Why You Should Add A Shelf To Your Gallery Wall
We may receive a commission on purchases made from links.
When you say the word "gallery," it's likely that certain images pop into your head right away. Usually, those mental images consist of a wall of pictures and little else. While there's something to be said for hanging up pictures only, in the end, such an arrangement looks visually flat. What the space could really use is some depth, a little flexibility, and even some quirkiness that two-dimensional art alone can't deliver. This is where adding a floating shelf can really help to create the perfect gallery wall.
This has to do with the versatility that comes with floating shelves. Take a kitchen gallery, for example. It may consist of illustrations of seasonal vegetables and photos at a pumpkin patch. It looks pretty, but might lack visual depth. However, add a rustic-looking shelf, like the Fun Memories Floating Shelf, and suddenly you've got a perch on which to display your antique cookbook or a small spice jar collection. Your kitchen gallery is no longer just mass-produced fruit prints.
However, gallery shelves don't just give you a place for cookbooks. They're a decorative element that works in any gallery in your home. In the kids' rooms, wooden blocks that spell out the child's name find the perfect home within the artwork.
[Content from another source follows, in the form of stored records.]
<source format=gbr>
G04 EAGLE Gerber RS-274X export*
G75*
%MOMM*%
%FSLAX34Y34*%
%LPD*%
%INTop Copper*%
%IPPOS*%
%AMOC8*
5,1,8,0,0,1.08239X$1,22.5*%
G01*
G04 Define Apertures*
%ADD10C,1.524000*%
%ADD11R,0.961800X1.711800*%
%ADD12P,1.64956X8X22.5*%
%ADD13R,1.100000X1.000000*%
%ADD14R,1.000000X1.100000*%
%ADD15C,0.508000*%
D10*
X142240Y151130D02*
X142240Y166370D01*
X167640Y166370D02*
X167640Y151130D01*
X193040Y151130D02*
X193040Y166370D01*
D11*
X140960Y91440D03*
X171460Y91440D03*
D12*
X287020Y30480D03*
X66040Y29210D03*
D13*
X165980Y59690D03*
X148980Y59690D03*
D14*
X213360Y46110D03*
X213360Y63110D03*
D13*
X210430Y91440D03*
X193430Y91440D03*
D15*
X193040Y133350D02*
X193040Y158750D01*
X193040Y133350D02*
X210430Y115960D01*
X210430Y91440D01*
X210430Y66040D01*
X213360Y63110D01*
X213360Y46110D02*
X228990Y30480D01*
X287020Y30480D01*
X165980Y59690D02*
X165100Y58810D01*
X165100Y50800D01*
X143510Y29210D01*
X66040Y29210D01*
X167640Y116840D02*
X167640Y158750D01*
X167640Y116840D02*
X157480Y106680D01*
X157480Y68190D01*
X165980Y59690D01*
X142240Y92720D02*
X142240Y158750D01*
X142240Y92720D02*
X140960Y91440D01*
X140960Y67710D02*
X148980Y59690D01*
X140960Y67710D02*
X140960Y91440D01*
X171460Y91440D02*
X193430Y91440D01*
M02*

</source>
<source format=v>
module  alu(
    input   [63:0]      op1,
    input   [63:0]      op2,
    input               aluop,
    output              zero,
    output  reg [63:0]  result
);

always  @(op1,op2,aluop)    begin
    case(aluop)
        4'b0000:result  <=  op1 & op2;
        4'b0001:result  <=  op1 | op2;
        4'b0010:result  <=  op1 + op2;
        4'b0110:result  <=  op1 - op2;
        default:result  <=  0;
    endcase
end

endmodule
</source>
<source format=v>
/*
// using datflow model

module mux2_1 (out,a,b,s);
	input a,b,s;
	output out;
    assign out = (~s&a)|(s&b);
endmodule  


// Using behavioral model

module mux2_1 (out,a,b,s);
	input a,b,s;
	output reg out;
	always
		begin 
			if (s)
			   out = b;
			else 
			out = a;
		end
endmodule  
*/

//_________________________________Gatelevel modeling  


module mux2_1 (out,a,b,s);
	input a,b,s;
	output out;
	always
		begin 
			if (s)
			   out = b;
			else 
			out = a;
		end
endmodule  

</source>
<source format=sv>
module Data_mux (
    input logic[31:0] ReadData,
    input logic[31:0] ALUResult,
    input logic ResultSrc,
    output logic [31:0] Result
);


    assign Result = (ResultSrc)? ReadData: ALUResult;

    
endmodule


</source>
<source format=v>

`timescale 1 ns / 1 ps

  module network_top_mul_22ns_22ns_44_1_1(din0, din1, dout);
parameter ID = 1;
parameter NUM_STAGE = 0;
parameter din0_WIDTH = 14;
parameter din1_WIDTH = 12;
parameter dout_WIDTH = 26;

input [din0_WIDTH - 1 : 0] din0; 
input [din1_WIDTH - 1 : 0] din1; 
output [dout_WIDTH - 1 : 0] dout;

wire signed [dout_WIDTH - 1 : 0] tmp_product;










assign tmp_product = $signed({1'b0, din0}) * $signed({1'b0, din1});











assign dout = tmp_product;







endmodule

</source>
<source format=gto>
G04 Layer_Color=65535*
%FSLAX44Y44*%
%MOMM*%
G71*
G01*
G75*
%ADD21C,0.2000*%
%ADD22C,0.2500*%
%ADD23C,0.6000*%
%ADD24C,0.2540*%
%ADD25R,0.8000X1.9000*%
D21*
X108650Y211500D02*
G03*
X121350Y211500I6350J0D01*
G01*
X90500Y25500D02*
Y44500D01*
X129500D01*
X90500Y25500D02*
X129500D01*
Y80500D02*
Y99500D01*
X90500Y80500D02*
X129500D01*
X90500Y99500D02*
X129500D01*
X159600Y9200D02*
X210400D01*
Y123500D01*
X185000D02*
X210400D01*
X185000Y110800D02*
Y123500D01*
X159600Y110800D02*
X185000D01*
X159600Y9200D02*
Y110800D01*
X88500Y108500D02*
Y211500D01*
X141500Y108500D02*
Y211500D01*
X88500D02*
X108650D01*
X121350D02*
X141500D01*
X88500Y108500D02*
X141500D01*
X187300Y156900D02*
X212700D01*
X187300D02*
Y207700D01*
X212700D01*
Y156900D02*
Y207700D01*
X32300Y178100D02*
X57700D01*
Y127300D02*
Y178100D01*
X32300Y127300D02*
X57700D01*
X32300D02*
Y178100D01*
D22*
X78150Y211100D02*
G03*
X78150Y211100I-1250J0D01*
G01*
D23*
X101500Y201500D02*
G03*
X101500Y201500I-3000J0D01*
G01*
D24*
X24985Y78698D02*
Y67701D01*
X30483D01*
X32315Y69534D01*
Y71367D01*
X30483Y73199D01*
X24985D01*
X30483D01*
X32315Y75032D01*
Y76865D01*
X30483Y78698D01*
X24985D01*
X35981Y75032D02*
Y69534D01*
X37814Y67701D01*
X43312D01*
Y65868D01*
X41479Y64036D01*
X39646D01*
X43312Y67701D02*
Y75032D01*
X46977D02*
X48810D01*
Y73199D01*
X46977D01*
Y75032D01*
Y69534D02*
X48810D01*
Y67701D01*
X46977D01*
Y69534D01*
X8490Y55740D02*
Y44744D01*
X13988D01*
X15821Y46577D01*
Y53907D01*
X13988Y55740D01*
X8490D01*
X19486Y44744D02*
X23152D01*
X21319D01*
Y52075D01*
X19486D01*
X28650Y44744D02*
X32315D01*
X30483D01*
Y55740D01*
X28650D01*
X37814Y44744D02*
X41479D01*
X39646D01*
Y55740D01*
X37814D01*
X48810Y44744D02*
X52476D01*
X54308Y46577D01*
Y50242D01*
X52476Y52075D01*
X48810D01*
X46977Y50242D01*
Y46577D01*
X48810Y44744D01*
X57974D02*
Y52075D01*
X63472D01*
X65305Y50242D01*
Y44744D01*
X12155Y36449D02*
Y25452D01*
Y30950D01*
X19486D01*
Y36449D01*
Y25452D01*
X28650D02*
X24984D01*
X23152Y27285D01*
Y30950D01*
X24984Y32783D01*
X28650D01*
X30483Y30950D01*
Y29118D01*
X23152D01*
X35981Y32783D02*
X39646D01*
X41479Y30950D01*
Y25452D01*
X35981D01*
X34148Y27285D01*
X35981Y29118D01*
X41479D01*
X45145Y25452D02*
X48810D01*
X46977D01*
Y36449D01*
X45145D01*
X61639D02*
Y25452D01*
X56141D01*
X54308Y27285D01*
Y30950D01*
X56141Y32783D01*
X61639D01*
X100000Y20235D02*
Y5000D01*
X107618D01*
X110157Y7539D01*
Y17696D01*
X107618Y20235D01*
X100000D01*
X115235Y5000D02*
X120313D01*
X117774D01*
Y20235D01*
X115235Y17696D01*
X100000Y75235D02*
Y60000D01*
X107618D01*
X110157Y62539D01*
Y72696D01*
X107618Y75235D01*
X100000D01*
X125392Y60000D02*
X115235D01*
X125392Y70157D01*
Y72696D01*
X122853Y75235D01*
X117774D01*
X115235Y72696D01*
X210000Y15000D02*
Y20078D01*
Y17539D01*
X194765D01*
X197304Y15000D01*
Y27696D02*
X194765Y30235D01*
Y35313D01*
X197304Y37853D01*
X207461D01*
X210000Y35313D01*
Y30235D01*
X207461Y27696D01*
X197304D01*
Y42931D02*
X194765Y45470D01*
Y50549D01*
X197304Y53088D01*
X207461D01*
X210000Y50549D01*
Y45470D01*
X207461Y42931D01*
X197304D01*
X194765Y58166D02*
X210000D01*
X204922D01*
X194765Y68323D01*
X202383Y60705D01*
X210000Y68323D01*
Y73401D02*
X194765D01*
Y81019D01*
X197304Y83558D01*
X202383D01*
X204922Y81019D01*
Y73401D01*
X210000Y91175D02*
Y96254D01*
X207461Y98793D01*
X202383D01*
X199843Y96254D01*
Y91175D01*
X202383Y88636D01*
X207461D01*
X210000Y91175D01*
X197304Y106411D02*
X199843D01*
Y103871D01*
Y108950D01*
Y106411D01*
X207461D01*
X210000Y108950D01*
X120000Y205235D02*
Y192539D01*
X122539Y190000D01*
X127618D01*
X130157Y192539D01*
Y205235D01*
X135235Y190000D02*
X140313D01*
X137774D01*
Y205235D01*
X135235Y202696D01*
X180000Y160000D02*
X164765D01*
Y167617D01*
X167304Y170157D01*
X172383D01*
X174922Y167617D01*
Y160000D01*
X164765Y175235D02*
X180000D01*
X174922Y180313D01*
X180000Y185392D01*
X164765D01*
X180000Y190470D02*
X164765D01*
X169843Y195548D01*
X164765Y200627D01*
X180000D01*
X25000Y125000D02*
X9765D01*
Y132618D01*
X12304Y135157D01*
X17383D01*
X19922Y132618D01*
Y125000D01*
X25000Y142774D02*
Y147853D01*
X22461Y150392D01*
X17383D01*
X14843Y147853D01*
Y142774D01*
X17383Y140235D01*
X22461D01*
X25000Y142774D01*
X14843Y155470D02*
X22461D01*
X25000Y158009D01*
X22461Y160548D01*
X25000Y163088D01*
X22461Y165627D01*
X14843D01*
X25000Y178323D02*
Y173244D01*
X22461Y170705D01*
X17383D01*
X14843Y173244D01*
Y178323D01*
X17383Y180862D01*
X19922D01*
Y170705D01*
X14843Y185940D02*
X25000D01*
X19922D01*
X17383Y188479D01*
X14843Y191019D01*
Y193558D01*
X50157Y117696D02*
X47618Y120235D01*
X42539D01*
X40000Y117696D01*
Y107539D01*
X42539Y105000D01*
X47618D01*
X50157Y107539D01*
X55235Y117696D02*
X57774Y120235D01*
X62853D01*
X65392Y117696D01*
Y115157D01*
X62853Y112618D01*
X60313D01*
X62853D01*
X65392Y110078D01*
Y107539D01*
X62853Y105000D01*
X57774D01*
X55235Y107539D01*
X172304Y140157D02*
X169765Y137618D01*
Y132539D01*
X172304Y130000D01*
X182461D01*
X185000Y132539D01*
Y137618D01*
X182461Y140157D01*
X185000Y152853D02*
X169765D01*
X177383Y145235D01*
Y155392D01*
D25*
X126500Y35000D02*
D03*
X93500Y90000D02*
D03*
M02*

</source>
In the living room, the shelf offers a perch for a vintage clock, decorative candles, or an aloe vera plant. In short, the galleries' dull flatness is replaced by areas of visual depth and texture thanks to the flexibility some deftly placed floating shelves have given you.
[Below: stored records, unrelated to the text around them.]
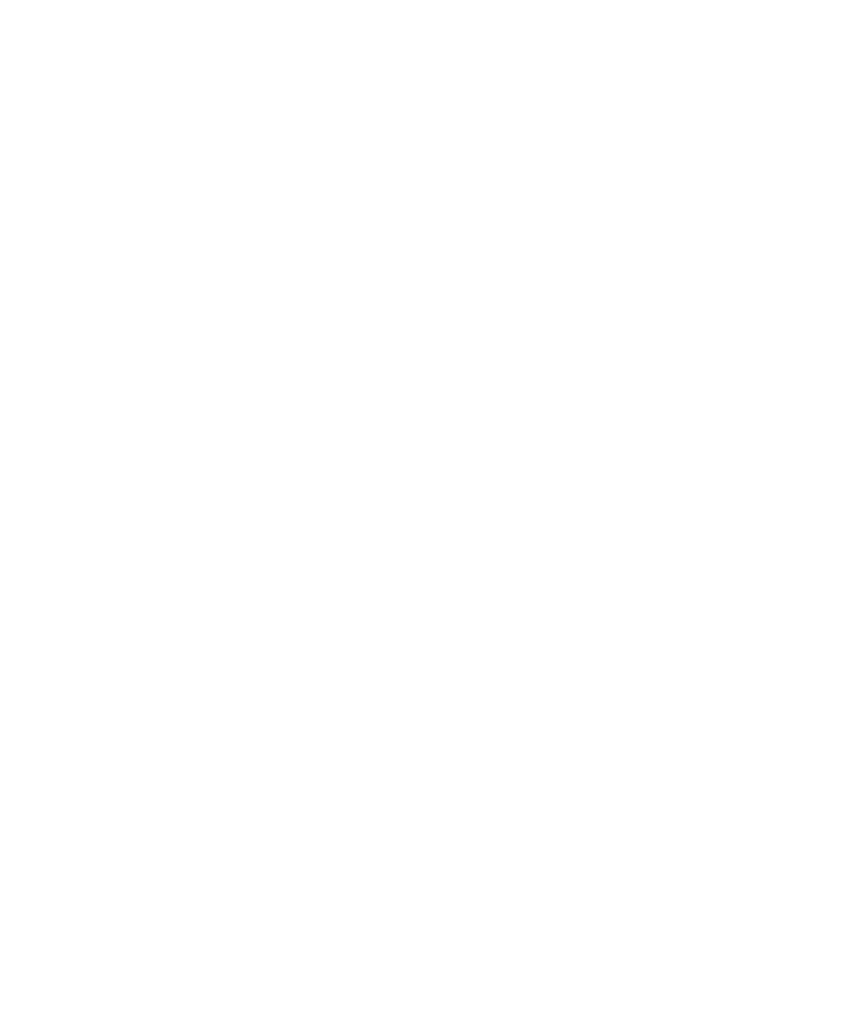
<source format=kicad_pcb>
(kicad_pcb
	(version 20240108)
	(generator "pcbnew")
	(generator_version "8.0")
	(general
		(thickness 1.6)
		(legacy_teardrops no)
	)
	(paper "A4")
	(layers
		(0 "F.Cu" signal)
		(31 "B.Cu" signal)
		(32 "B.Adhes" user "B.Adhesive")
		(33 "F.Adhes" user "F.Adhesive")
		(34 "B.Paste" user)
		(35 "F.Paste" user)
		(36 "B.SilkS" user "B.Silkscreen")
		(37 "F.SilkS" user "F.Silkscreen")
		(38 "B.Mask" user)
		(39 "F.Mask" user)
		(40 "Dwgs.User" user "User.Drawings")
		(41 "Cmts.User" user "User.Comments")
		(42 "Eco1.User" user "User.Eco1")
		(43 "Eco2.User" user "User.Eco2")
		(44 "Edge.Cuts" user)
		(45 "Margin" user)
		(46 "B.CrtYd" user "B.Courtyard")
		(47 "F.CrtYd" user "F.Courtyard")
		(48 "B.Fab" user)
		(49 "F.Fab" user)
		(50 "User.1" user)
		(51 "User.2" user)
		(52 "User.3" user)
		(53 "User.4" user)
		(54 "User.5" user)
		(55 "User.6" user)
		(56 "User.7" user)
		(57 "User.8" user)
		(58 "User.9" user)
	)
	(setup
		(pad_to_mask_clearance 0)
		(allow_soldermask_bridges_in_footprints no)
		(pcbplotparams
			(layerselection 0x00010fc_ffffffff)
			(plot_on_all_layers_selection 0x0000000_00000000)
			(disableapertmacros no)
			(usegerberextensions no)
			(usegerberattributes yes)
			(usegerberadvancedattributes yes)
			(creategerberjobfile yes)
			(dashed_line_dash_ratio 12.000000)
			(dashed_line_gap_ratio 3.000000)
			(svgprecision 4)
			(plotframeref no)
			(viasonmask no)
			(mode 1)
			(useauxorigin no)
			(hpglpennumber 1)
			(hpglpenspeed 20)
			(hpglpendiameter 15.000000)
			(pdf_front_fp_property_popups yes)
			(pdf_back_fp_property_popups yes)
			(dxfpolygonmode yes)
			(dxfimperialunits yes)
			(dxfusepcbnewfont yes)
			(psnegative no)
			(psa4output no)
			(plotreference yes)
			(plotvalue yes)
			(plotfptext yes)
			(plotinvisibletext no)
			(sketchpadsonfab no)
			(subtractmaskfromsilk no)
			(outputformat 1)
			(mirror no)
			(drillshape 1)
			(scaleselection 1)
			(outputdirectory "")
		)
	)
	(net 0 "")
	(gr_poly
		(pts
			(xy 83 121) (xy 83 83) (xy 107 83) (xy 107 99) (xy 115 99) (xy 115 121)
		)
		(stroke
			(width 0.1)
			(type solid)
		)
		(fill none)
		(layer "User.6")
		(uuid "7fefe3c8-fe62-4b08-819d-9aa2b1e822ca")
	)
)
</source>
Mixing and matching decorative and seasonal elements
Further, if you're the sort whose restless decorative spirit prompts a complete rearrange of the living room furniture every 90 days or so, then this interior decorating hack can revamp your space completely. To hang a gallery that looks balanced takes planning. Sometimes, moving your gallery around is more difficult than pushing around your furniture. A few floating shelves added to your gallery space changes this decorative dynamic. In this scenario, you don't need to rehang the whole gallery. Instead, you can strategically change out the decorative elements you put on the shelves without disturbing the rest of the core pieces. Consider how this would play out as the holidays change throughout the year. October's mini pumpkins and Halloween artwork get replaced by a Christmas portrait and a wooden nutcracker in late November or early December.
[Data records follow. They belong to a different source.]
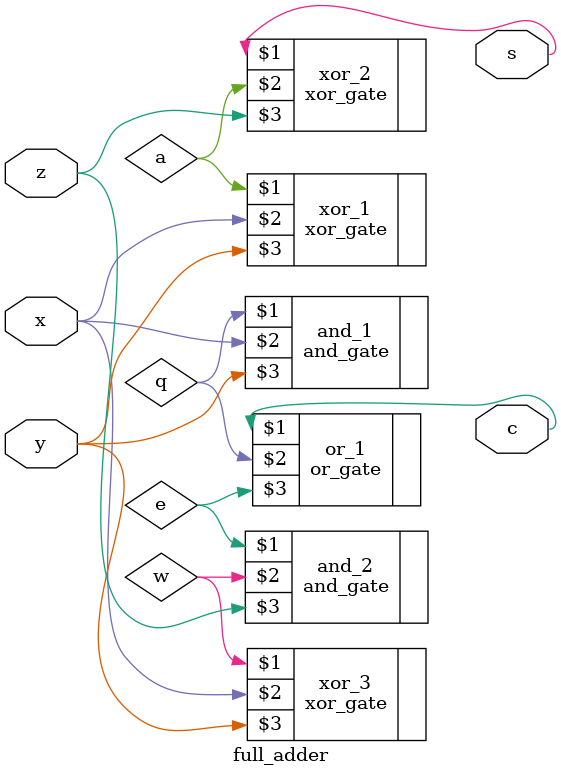
<source format=v>
module full_adder(s,c,x,y,z);

output s,c;
input x,y,z;

wire a,b;

xor_gate xor_1(a,x,y);
xor_gate xor_2(s,a,z);

wire q,w,e;

and_gate and_1(q,x,y);

xor_gate xor_3(w,x,y);
and_gate and_2(e,w,z);

or_gate or_1(c,q,e);
endmodule

</source>
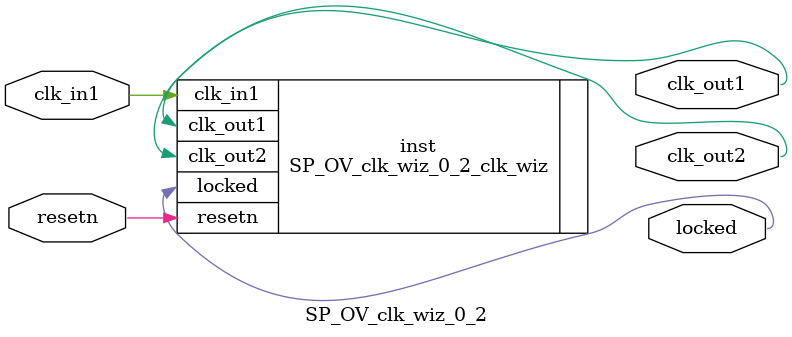
<source format=v>


`timescale 1ps/1ps

(* CORE_GENERATION_INFO = "SP_OV_clk_wiz_0_2,clk_wiz_v6_0_3_0_0,{component_name=SP_OV_clk_wiz_0_2,use_phase_alignment=true,use_min_o_jitter=true,use_max_i_jitter=false,use_dyn_phase_shift=false,use_inclk_switchover=false,use_dyn_reconfig=false,enable_axi=0,feedback_source=FDBK_AUTO,PRIMITIVE=MMCM,num_out_clk=2,clkin1_period=10.000,clkin2_period=10.000,use_power_down=false,use_reset=true,use_locked=true,use_inclk_stopped=false,feedback_type=SINGLE,CLOCK_MGR_TYPE=NA,manual_override=false}" *)

module SP_OV_clk_wiz_0_2 
 (
  // Clock out ports
  output        clk_out1,
  output        clk_out2,
  // Status and control signals
  input         resetn,
  output        locked,
 // Clock in ports
  input         clk_in1
 );

  SP_OV_clk_wiz_0_2_clk_wiz inst
  (
  // Clock out ports  
  .clk_out1(clk_out1),
  .clk_out2(clk_out2),
  // Status and control signals               
  .resetn(resetn), 
  .locked(locked),
 // Clock in ports
  .clk_in1(clk_in1)
  );

endmodule

</source>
However, you're not limited to placing seasonal items on your shelves. You can use them to add new pieces of artwork to your gallery's visual mix. Certain elements, like common color schemes and similar frame styles, allow you to work the new in with the old because they provide visual continuity. Once you have that visual thread in place, you're free to place new pieces like framed postcards from your vacations or a small 8-by-10 inch painting on the shelves in between photos and artwork. It looks like a whole new gallery even though it really isn't, thanks to those floating shelves and the new items you placed on them.
You can fill in big or small gaps in the gallery
Even with the best-laid plans, your wall gallery might end up with some weird gaps or space constraint requirements that you just can't fix with pictures alone. In many cases, the normal go-to solution for such an issue would be to start over completely and rehang the gallery. However, you may be able to sneak in a shelf that solves the design problem at hand. For example, say there's a 7-inch gap between pictures that, in context, looks a little too wide. Rather than rehanging the artwork on one or both sides of the gap, consider hanging a small 5-inch-wide shelf in the gap instead. Then add something like a bottle of vintage wine or decorative vase. It introduces visual interest to the area while closing the oddly-spaced gap. No rehanging is required, and it's a luxe home design alternative to basic gallery walls.
This concept works in reverse, too. If you have a big gap on the wall that was left once you move an armchair away, for example, a long shelf and a large 18-by-24 inch painting could be slipped into the spot to cover the gap. This can be replaced by two small paintings down the road. The shelf stays as a placeholder, regardless of how big the artwork is. In both of these cases, the shelves give you the option of placing items to fit the constraints of the space, without requiring you to move everything around.